For the next week, FarmVille players can get a free Visigoth statue from Capital One that grants coveted "Double Mastery" points on crops and trees harvested over seven days when they place it on their farm. This increases the rate at which players advance to higher levels in the game. FarmVille players will have access to branded clothing--a Farmville first--so they can outfit their avatars with Visigoth costumes, in male and female styles. In addition, players can earn "Farm Cash" by interacting with Capital One TV ads featuring the Visigoths.
Or at least those are the promises--as of mid-day Friday, the announcement of the offer on Captial One's Facebook page was cluttered with comments from FarmVille players who complained they hadn't received their statues or their costumes.
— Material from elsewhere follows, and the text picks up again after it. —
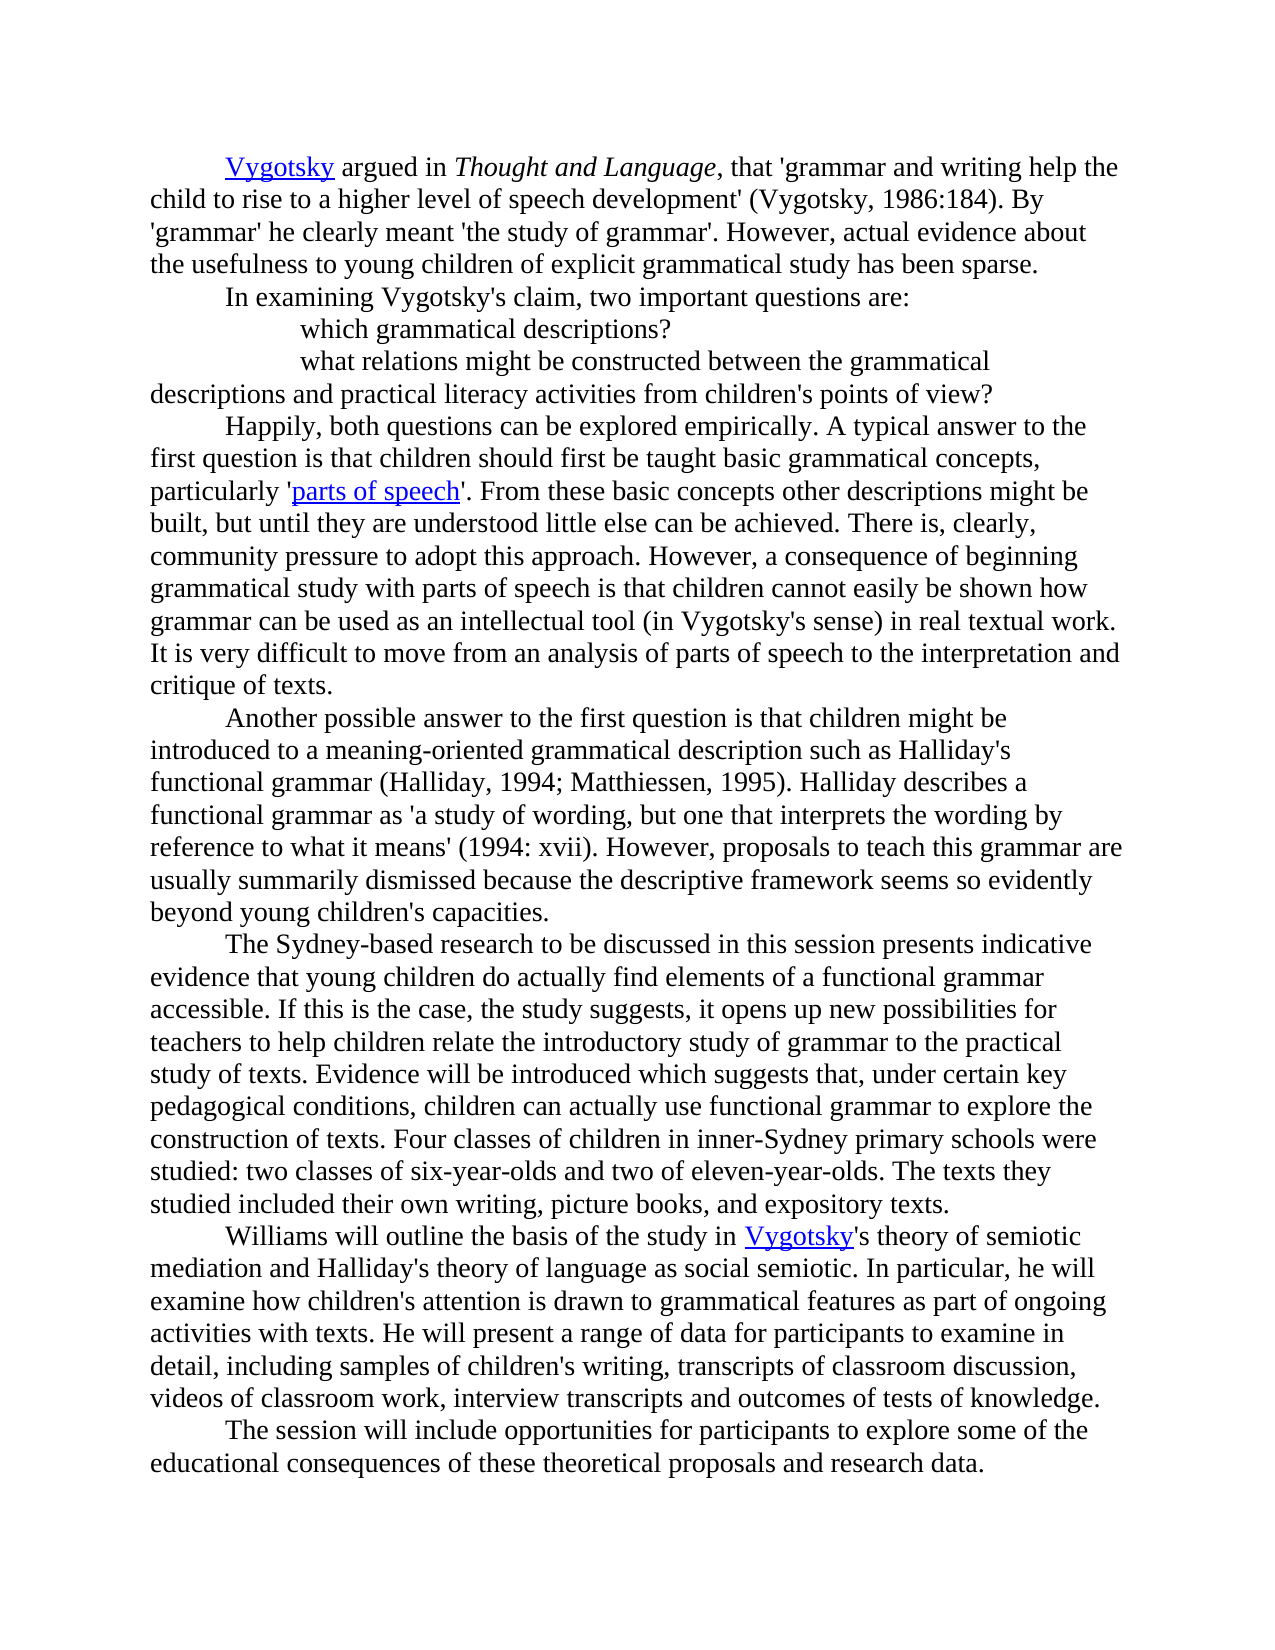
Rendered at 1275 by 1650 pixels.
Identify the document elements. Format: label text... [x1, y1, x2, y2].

text Vygotsky argued in Thought and Language, that 'grammar and writing help the child to rise to a higher level of speech development' (Vygotsky, 1986:184). By 'grammar' he clearly meant 'the study of grammar'. However, actual evidence about the usefulness to young children of explicit grammatical study has been sparse. In examining Vygotsky's claim, two important questions are: which grammatical descriptions? what relations might be constructed between the grammatical descriptions and practical literacy activities from children's points of view? Happily, both questions can be explored empirically. A typical answer to the first question is that children should first be taught basic grammatical concepts, particularly 'parts of speech'. From these basic concepts other descriptions might be built, but until they are understood little else can be achieved. There is, clearly, community pressure to adopt this approach. However, a consequence of beginning grammatical study with parts of speech is that children cannot easily be shown how grammar can be used as an intellectual tool (in Vygotsky's sense) in real textual work. It is very difficult to move from an analysis of parts of speech to the interpretation and critique of texts. Another possible answer to the first question is that children might be introduced to a meaning-oriented grammatical description such as Halliday's functional grammar (Halliday, 1994; Matthiessen, 1995). Halliday describes a functional grammar as 'a study of wording, but one that interprets the wording by reference to what it means' (1994: xvii). However, proposals to teach this grammar are usually summarily dismissed because the descriptive framework seems so evidently beyond young children's capacities. The Sydney-based research to be discussed in this session presents indicative evidence that young children do actually find elements of a functional grammar accessible. If this is the case, the study suggests, it opens up new possibilities for teachers to help children relate the introductory study of grammar to the practical study of texts. Evidence will be introduced which suggests that, under certain key pedagogical conditions, children can actually use functional grammar to explore the construction of texts. Four classes of children in inner-Sydney primary schools were studied: two classes of six-year-olds and two of eleven-year-olds. The texts they studied included their own writing, picture books, and expository texts. Williams will outline the basis of the study in Vygotsky's theory of semiotic mediation and Halliday's theory of language as social semiotic. In particular, he will examine how children's attention is drawn to grammatical features as part of ongoing activities with texts. He will present a range of data for participants to examine in detail, including samples of children's writing, transcripts of classroom discussion, videos of classroom work, interview transcripts and outcomes of tests of knowledge. The session will include opportunities for participants to explore some of the educational consequences of these theoretical proposals and research data. [150, 150, 1125, 1478]
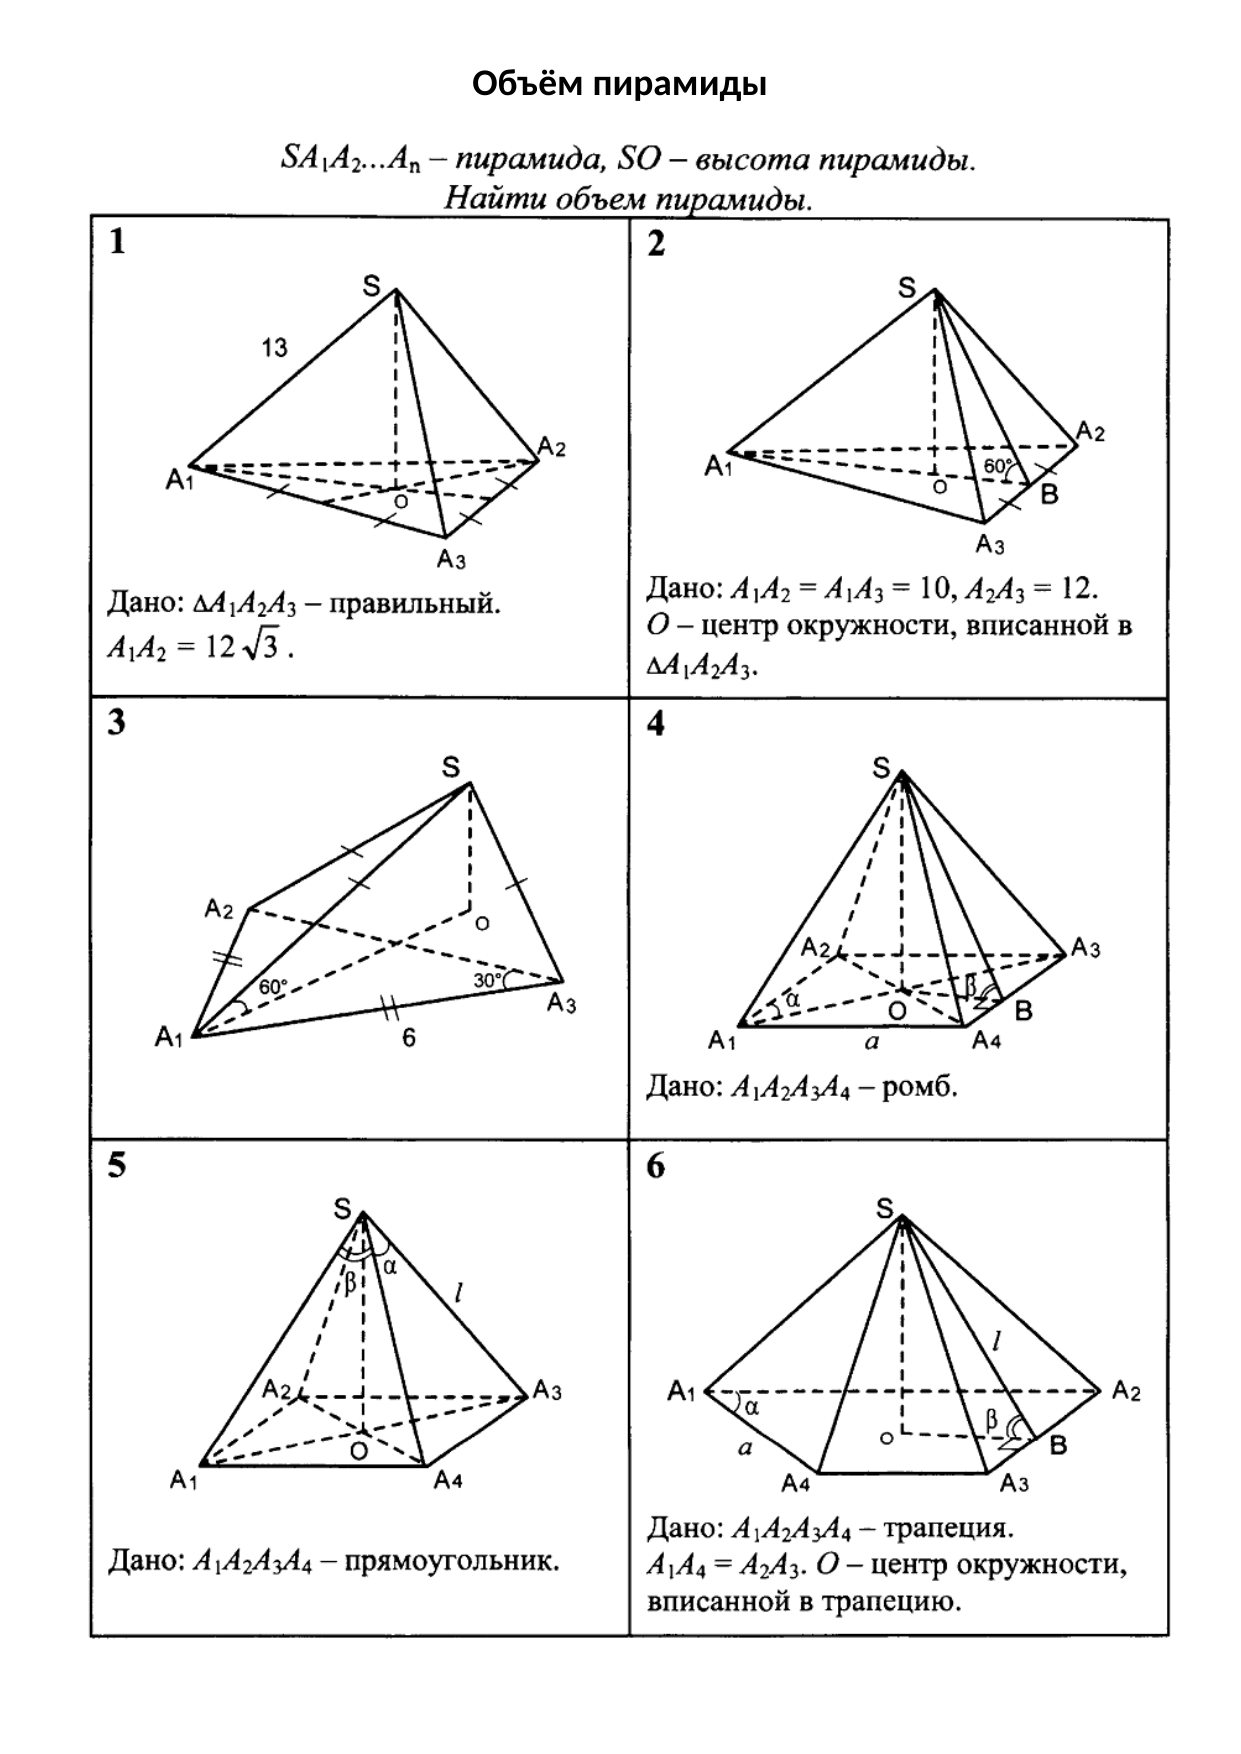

Other players said they had, so it was not clear whether these complaints represented a technical glitch or a misunderstanding about how the game was supposed to work.
Capital One spokesperson Pam Girardo said in an email that the credit card company was checking with Zynga, the company behind the game, on the reason for the complaints. She said the intention of the game was to build positive brand awareness, rather than driving consumers to complete a specific transaction, such as signing up for a credit card. But they do have to visit the Capital One Facebook page to get their prizes.
"The integration gives us a new way to engage consumers and enhance their interactions with our brand, and gives players a distinctive way to personalize their farms and advance to higher levels in the game. We can't wait to see FarmVille avatars dressed in Visigoth attire," Girardo wrote.
The prizes are built around Zynga's advertising guidelines, which state that such product placements are supposed to blend in somehow with the content of its games. Zynga has built a Zynga cloudgrowing business around FarmVille, CityVille, Mafia Wars, and other social games.
This form of in-game product placement has been attracting other big names such as McDonald's and Microsoft's Bing search engine.
At a time when many companies are experimenting with gamification as a strategy for making their Web and social experiences more fun and engaging by creating their own systems for awarding points, advertising in a game like FarmVille with an existing fan (or fanatic) base and an established rewards system may be a simpler way of achieving the same goal.